“Institutions need to devote far more attention to and support for the quality of teaching and the teaching workforce and become more purposeful, effective, and efficient—reengineering their systems to focus on student completion,” says the American Academy of Arts & Sciences in its new report, The Future of Undergraduate Education, The Future of America.
This important publication embraces higher education’s responsibility to ensure that all college students receive the education they require to be successful in the 21st century. The Academy’s esteemed Commission calls for:
- high-quality educational experiences for all students,
- increased completion rates and reduced inequities among student populations, and
- improved affordability of an undergraduate education.
Effective teaching is critical to creating high-quality educational experiences and improving completion rates, as “the richness and rigor of undergraduate learning depends upon the quality of instruction being offered.” According to the Commission,
“The primary determinant of a quality education is the teaching and learning relationship between faculty and students. Effective student/faculty interactions are correlated with increased retention and completion rates, better grades and standardized test scores, and higher career and graduate school aspirations.
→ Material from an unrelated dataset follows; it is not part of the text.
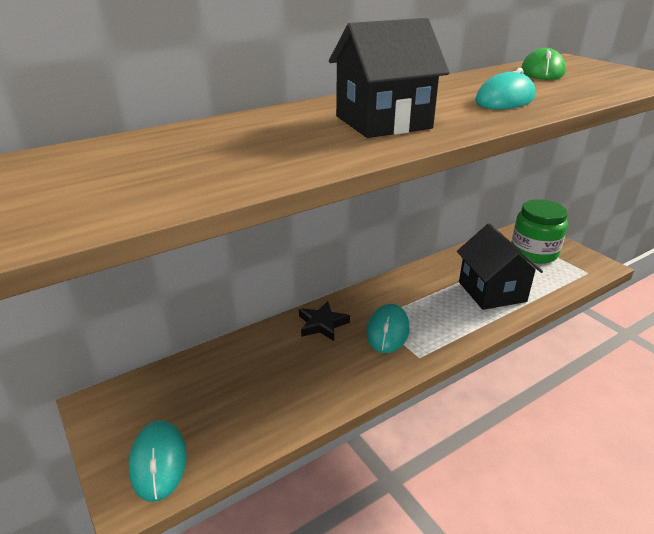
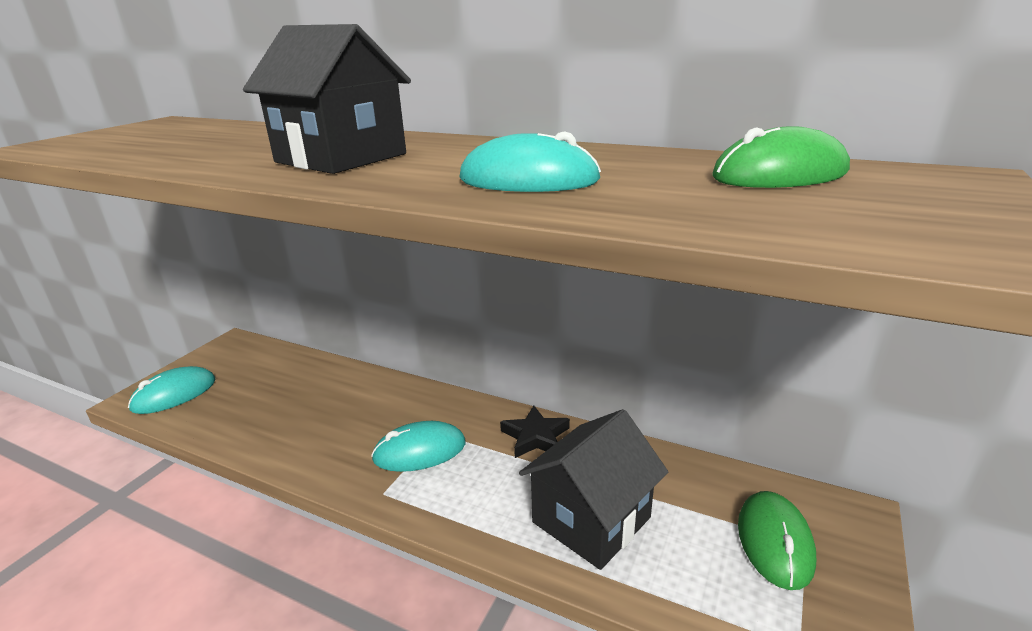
camera: 60 degrees right, 5 degrees down
black star [299,301,350,341] -> black star moved to [500,405,570,458]
green jar [511,199,568,264] -> green mouse [738,491,816,590]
Quite simply, students learn more and fail less when faculty members consult and utilize a large and growing body of research about effective teaching methods and make connections with students.”
But good teaching is often “undervalued.” The Commission notes that “faculty are rarely trained, selected, and assessed as teachers, and their effectiveness as instructors is rarely recognized or rewarded.” The report calls for increased attention “to elevate the importance of good teaching,” to regard teaching “as a central skill to be developed and supported,” and to increase professional development opportunities for graduate students through full-time faculty:
“To meet these new requirements—to pursue research-based teaching methodologies and to facilitate open dialogue in the classroom—college faculty may need to conceive of their roles in fundamentally new ways. The transformation of a teaching workforce rooted in disciplinary expertise to include pedagogical expertise will not be easy. Emerging research on the science of learning cannot simply be disseminated with the hope that doing so will improve outcomes. The research needs to be reinforced by new professional development opportunities at every level, including ‘preservice preparation’—in which pedagogy becomes a significant component of graduate training— and ‘in-service’ professional development providing ongoing evaluation and support.”
The Academy’s unalloyed support for quality teaching joins the chorus of voices from the Educational Testing Service, the Association of American Universities, Derek Bok, president emeritus of Harvard University, and others.
ACUE commends our partner colleges and universities who are also on the leading edge of this work. Nationwide, the transformation that has occurred in our workplaces and in society demands a commensurate transformation in higher education, and ACUE is honored to be a part of this important change.